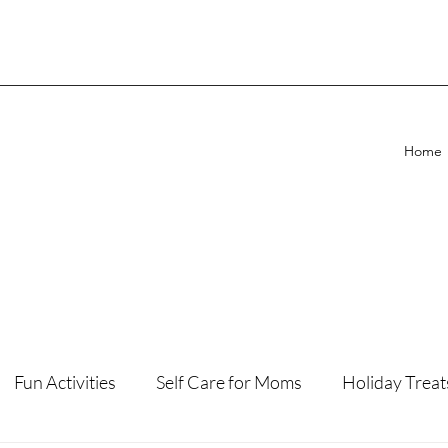
Home
Fun Activities
Self Care for Moms
Holiday Treat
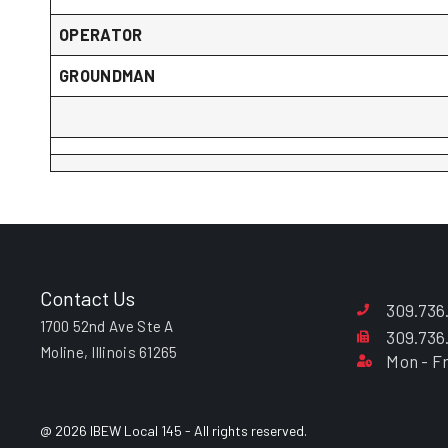
OPERATOR
GROUNDMAN
Contact Us
309.736
1700 52nd Ave Ste A
309.736
Moline, Illinois 61265
Mon - Fr
@ 2026 IBEW Local 145 - All rights reserved.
-------
__Exercise requirements__.
Can you copy the text of all the records above word for word, leaving the pictures out?

__Solution below__.
Home
Fun Activities
Self Care for Moms
Holiday Treat
OPERATOR
GROUNDMAN
Contact Us
309.736
1700 52nd Ave Ste A
309.736
Moline, Illinois 61265
Mon - Fr
@ 2026 IBEW Local 145 - All rights reserved.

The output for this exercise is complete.